[Text provided]
▼

Work flow on large repositories

Philip Peitsch philip.peitsch at gmail.com
Wed Jul 28 08:26:45 BST 2010


Certainly :)

As local computers are not backed up, we wanted branch data to be actually
saved in a remote location as well.  At the same time though, I needed to
keep switching commands small and convenient.  What I discovered bzr can do
is actually have a local cache of a remote branch... in it's own folder.

Our current working structure looks like

.../                  <---- shared repository, no-trees by default
.../features/f1  <---- branch with no working tree of
bzr+ssh://remotehost/path/to/branches/f1
.../features/f2  <---- branch with no working tree of
bzr+ssh://remotehost/path/to/branches/f2
.../working <---- lightweight-checkout of ../features/f1 (not a normal
checkout, but one specifically set-up using bzr reconfigure
--lightweight-checkout)
.../svntrunk <--- checkout of svn mainline

Running bzr info in working shows:
Lightweight checkout (format: 2a)
Location:
       light checkout root: .
  repository checkout root: .../features/f1
        checkout of branch: bzr+ssh://remotehost/path/to/branches/f1
         shared repository: .../

Related branches:
    push branch: .../features/f1
  parent branch: .../svntrunk

Running bzr info in .../features/f1 shows:
Repository bound branch (format: 2a)
Location:
  shared repository: .../
  repository branch: .

Related branches:
    push branch: bzr+ssh://remotehost/path/to/branches/f1
  parent branch: .../svntrunk

Under this arrangement, commits made to the lightweight checkout are
immediately pushed to the remote location.  The local folder allows easy
switching and merging as the filesystem auto-complete can assist.  so rather
than needing to remember the full remote url, I can simply do "bzr switch
../features/f1" (I haven't yet gotten around to how to write a custom plugin
to remove the need for the remote url... one day maybe)

▲

Records held in a dataset:
▼

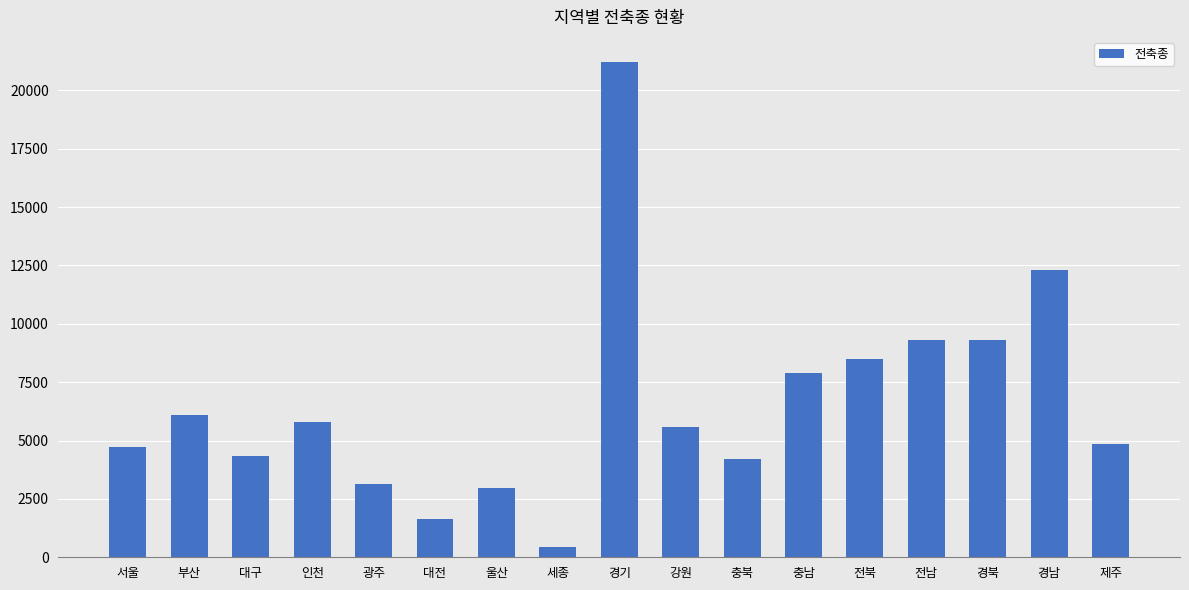

The chart shows a value of 5290 at 광주. True or false?

False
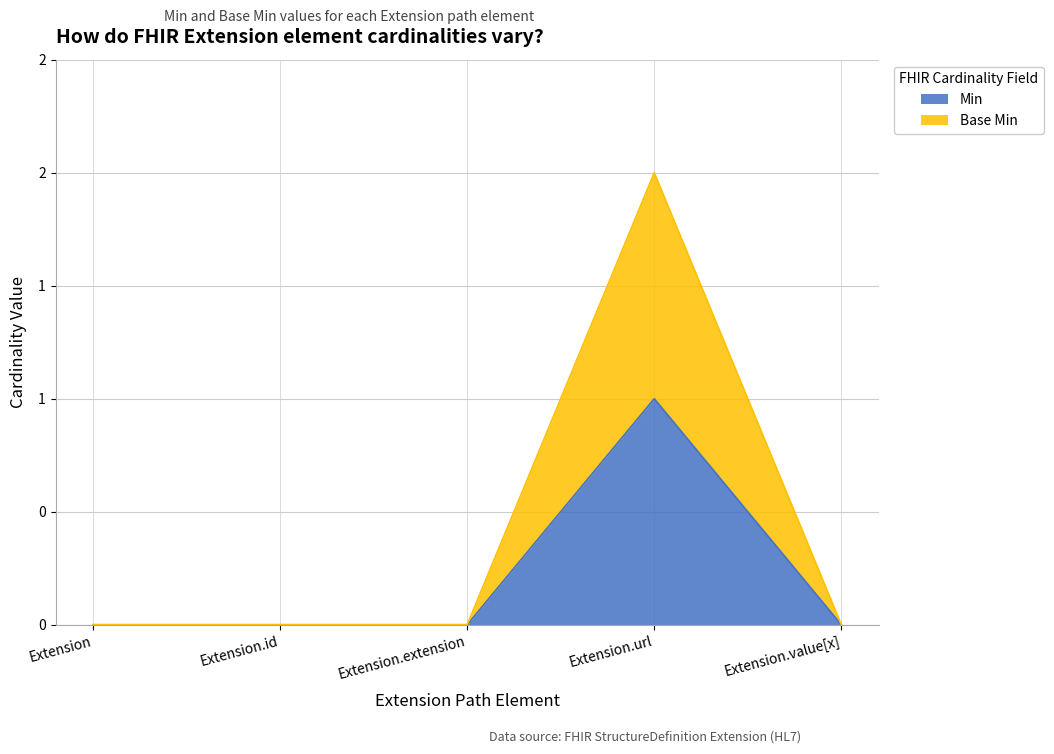

At which category does the chart reach its peak across all series?

Extension.url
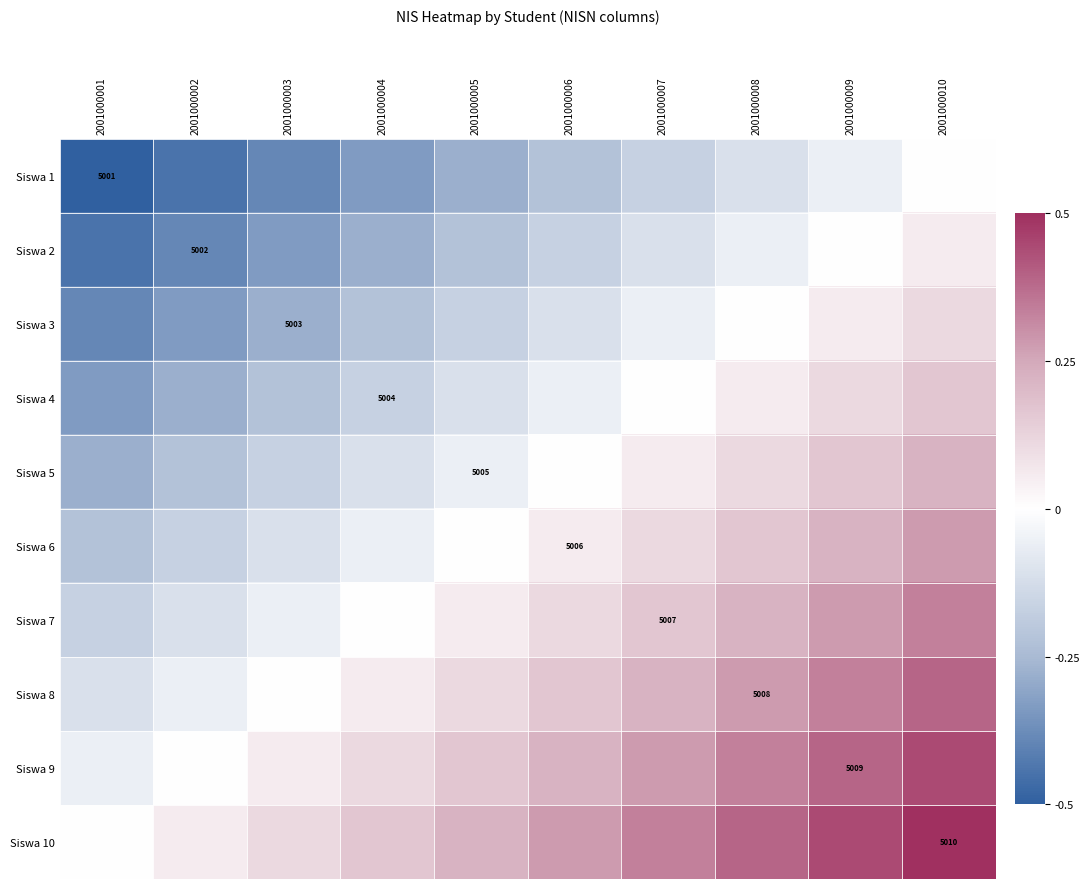

Is it true that Siswa 4 equals -0.2 at 2001000001?

False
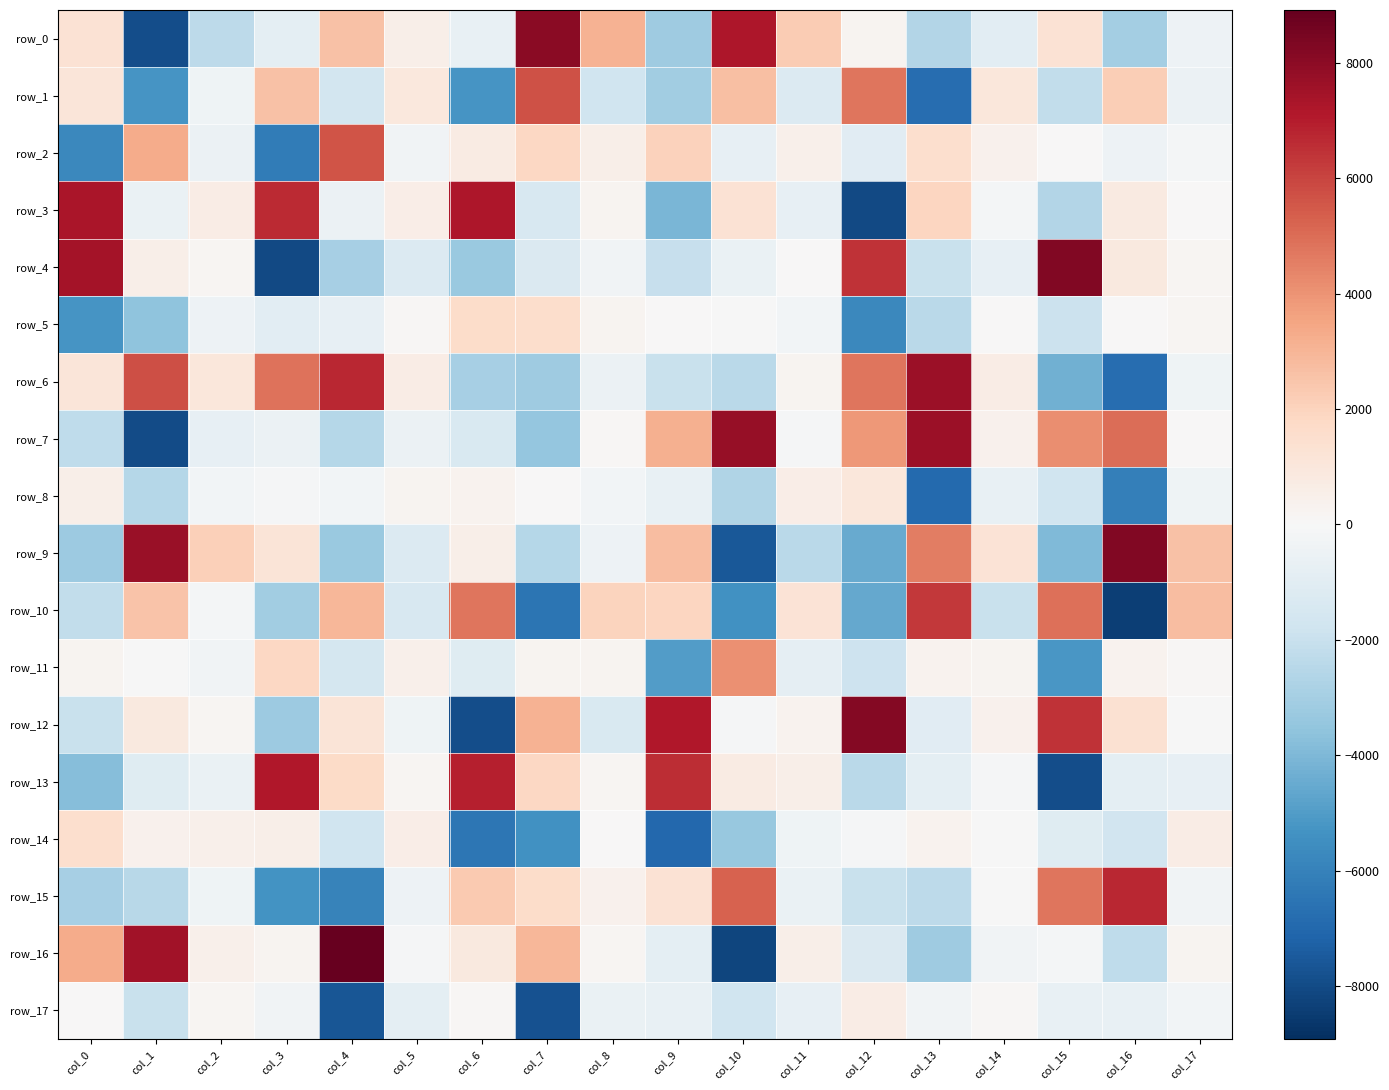

At which label does row_14 first exceed -16?

col_0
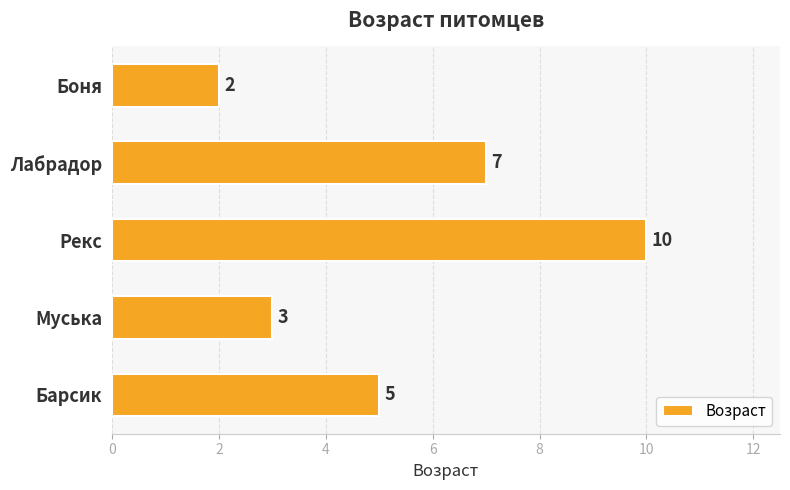

List the labels in order of value, smallest first.

Боня, Муська, Барсик, Лабрадор, Рекс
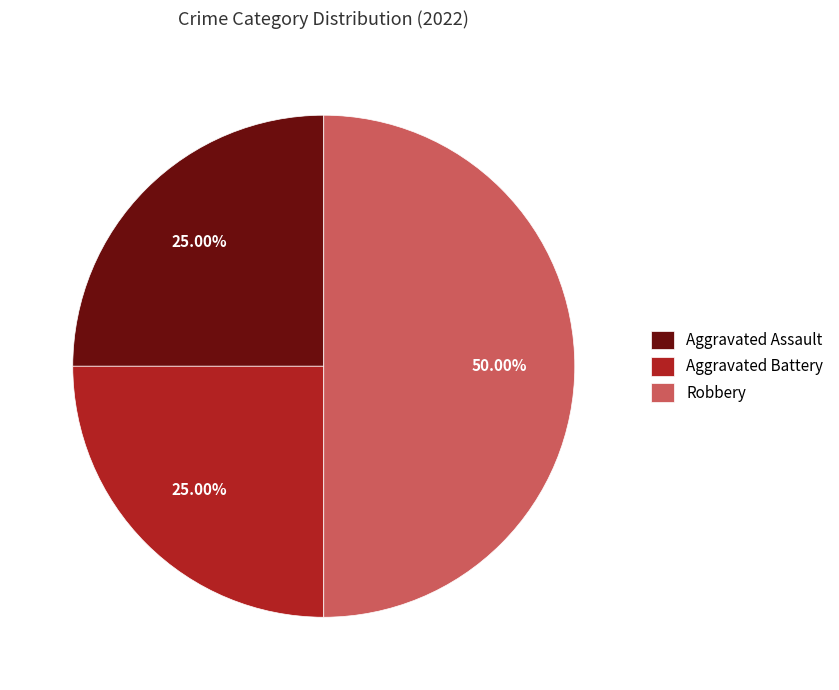

To the nearest percent, what percentage of the pie is Robbery?

50%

▲

[Work to be completed]
Edit the bzr post, everything from "Our current working" down to "--lightweight-checkout)", so that "remotehost" becomes "backuphost". Work from the bzr post alone.

[Worked solution]
Our current working structure looks like

.../                  <---- shared repository, no-trees by default
.../features/f1  <---- branch with no working tree of
bzr+ssh://backuphost/path/to/branches/f1
.../features/f2  <---- branch with no working tree of
bzr+ssh://backuphost/path/to/branches/f2
.../working <---- lightweight-checkout of ../features/f1 (not a normal
checkout, but one specifically set-up using bzr reconfigure
--lightweight-checkout)